Scanning can help you to:
- see more broadly
- listen and respond to the communities in which you work
- inform others about what you learn, thereby helping to build a field
- find the "white space", the niche where you can make a contribution
- stimulate your learning.
Why scan?
A scan can help you to find a strategic direction. It can help you to hear key stakeholders. It can help you to understand emerging issues. And it can help you to find out about the work that others are doing, what their interests are; perhaps help you to build relationships and sharpen your own strategy development. How would we approach a scan?
Grantcraft notes that the questions you pose and the way you pose them can determine the answers you get, so you need to frame your questions with care:
- Make questions as broad or tightly focused as you want the answers to be.
- Invite respondents to step into your shoes and help you think through your funding priorities.
- Ask and probe, but frame questions neutrally and let the respondents do most of the talking.
- Share what you're learning and refine your questions as needed.
And take care to gather diverse points of view:
- Call on people from different disciplines, places and levels of involvement.
- Seek out contrary points of view.
- Find people whose expertise is different from yours.
- Ask your contacts to connect you with their other contacts.
- Listen to people who are close to the problem.
- If you're convening a group, look for people who are collaborative and open-minded.
Scanning continuously
Regular scanning can help you to maintain perspective. Try these techniques:
- Routinely ask grantees (or other stakeholders) a small number of open-ended questions.
- Compile key news stories and reports of things happening in your field.

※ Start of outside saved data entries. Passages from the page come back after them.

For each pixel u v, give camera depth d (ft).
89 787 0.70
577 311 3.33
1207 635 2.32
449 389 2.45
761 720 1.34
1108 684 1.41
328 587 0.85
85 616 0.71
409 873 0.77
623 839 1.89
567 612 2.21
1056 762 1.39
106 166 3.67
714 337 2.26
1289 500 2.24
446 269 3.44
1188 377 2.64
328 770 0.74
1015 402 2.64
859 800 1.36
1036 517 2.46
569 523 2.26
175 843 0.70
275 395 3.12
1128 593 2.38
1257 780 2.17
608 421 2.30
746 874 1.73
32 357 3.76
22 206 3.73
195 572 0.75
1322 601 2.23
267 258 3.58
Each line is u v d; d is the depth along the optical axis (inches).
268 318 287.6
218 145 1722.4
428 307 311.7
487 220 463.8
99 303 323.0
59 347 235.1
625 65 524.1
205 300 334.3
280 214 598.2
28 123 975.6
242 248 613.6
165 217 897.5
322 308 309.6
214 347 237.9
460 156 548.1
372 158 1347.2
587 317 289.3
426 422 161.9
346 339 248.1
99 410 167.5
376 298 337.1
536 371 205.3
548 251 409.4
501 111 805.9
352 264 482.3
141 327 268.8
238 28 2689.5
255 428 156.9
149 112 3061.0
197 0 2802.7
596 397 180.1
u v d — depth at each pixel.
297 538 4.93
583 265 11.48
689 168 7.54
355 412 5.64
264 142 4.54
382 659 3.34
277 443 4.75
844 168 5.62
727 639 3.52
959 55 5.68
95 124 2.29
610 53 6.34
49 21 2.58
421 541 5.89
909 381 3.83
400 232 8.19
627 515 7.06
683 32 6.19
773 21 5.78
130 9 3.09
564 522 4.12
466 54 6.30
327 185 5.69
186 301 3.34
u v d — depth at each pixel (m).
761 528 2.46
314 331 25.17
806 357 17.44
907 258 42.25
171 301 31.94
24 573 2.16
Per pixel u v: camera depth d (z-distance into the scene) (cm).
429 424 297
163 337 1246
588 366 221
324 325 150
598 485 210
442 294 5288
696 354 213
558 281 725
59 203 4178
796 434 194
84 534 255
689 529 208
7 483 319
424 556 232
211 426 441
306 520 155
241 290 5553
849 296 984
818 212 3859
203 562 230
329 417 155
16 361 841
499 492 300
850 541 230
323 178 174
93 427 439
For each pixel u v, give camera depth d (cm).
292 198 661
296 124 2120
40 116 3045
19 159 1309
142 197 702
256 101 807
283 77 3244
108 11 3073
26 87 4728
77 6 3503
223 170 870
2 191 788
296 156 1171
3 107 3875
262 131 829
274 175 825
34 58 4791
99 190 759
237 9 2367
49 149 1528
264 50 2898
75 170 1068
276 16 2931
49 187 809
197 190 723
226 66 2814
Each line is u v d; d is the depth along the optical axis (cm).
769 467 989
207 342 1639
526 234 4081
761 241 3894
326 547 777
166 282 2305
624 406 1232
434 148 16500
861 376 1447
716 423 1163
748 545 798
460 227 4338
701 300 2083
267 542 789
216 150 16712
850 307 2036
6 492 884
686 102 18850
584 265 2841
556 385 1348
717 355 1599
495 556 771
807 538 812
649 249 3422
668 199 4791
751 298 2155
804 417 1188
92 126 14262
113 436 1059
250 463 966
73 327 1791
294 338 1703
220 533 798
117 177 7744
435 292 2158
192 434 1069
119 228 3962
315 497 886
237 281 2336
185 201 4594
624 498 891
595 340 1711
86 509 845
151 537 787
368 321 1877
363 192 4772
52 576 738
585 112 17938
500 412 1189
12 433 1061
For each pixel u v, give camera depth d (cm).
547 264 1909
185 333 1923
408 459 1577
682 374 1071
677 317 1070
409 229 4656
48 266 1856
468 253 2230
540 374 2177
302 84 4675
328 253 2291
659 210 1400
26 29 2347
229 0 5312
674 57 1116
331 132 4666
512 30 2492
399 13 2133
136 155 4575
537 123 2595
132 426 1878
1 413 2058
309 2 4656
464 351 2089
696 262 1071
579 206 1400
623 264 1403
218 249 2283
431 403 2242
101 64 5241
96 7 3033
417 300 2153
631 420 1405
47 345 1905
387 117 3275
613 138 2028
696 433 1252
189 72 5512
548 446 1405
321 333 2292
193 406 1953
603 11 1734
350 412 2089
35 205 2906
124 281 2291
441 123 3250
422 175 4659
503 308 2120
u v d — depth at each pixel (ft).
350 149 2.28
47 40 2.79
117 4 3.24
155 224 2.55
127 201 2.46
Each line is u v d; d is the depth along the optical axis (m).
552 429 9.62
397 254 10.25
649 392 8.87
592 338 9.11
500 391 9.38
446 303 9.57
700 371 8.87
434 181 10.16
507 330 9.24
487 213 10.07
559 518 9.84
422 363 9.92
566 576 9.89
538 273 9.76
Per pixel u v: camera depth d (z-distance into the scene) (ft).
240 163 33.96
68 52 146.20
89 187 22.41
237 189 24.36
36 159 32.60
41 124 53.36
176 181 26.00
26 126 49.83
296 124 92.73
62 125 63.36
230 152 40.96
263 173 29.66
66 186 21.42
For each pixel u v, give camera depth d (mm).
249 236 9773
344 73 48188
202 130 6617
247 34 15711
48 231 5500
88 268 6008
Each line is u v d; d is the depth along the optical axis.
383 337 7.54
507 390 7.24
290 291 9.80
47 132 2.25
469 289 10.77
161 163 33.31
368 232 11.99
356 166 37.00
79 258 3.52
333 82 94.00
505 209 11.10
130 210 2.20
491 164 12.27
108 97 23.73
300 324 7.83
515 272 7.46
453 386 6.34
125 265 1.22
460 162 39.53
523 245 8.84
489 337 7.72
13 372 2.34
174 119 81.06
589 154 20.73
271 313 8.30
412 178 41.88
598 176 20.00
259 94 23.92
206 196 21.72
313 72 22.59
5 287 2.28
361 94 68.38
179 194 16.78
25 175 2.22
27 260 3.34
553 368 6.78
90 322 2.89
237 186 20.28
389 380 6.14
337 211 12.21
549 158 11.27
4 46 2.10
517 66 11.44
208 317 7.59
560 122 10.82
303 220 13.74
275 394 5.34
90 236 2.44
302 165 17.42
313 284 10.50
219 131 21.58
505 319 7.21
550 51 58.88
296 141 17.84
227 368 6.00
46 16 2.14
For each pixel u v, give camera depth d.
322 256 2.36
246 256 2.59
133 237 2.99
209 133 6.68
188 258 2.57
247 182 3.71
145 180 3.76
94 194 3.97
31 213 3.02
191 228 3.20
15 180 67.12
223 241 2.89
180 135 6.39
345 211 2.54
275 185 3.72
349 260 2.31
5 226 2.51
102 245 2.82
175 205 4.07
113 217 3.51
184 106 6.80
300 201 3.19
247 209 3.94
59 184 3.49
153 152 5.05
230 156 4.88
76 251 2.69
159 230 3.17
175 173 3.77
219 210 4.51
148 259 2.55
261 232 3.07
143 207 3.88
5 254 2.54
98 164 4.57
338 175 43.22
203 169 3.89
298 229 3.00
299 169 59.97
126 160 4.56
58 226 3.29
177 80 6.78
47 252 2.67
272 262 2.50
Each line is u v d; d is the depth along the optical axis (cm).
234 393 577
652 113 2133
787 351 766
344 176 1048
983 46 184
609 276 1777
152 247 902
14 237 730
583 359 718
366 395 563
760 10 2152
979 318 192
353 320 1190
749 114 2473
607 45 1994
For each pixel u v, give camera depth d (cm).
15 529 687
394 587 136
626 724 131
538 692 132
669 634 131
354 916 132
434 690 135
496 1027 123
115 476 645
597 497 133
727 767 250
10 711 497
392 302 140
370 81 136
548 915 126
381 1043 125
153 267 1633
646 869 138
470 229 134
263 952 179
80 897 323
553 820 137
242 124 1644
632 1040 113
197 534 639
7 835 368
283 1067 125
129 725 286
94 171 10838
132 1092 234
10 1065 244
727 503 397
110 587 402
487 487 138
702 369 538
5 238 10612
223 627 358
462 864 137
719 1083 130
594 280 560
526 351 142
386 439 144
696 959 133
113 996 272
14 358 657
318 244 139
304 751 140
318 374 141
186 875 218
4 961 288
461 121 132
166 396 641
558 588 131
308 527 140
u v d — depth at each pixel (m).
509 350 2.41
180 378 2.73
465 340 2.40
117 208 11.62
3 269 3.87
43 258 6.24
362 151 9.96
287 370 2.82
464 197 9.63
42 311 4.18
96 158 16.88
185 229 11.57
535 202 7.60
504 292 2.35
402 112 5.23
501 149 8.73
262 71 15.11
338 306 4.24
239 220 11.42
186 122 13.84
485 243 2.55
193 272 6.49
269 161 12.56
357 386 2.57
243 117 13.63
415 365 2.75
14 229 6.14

- Follow a select few blogs, Twitter feeds and Facebook connections.
- Hold informal cross-sector discussions about emerging issues.
- Invite experts to talk to you about emerging or important issues that you are already involved in or are about to explore.
Sharing your results
When you share what you learn with those who contributed to your scan and other interested parties, you contribute to a body of knowledge. Options and outcomes include:
- reporting to the field.
- building a case within your foundation for something you want to pursue.
- brokering new coalitions.
- establishing networks.
- meeting ongoing information needs (perhaps with a blog or email newsletter).
- briefing other funders.
- setting a baseline for future action.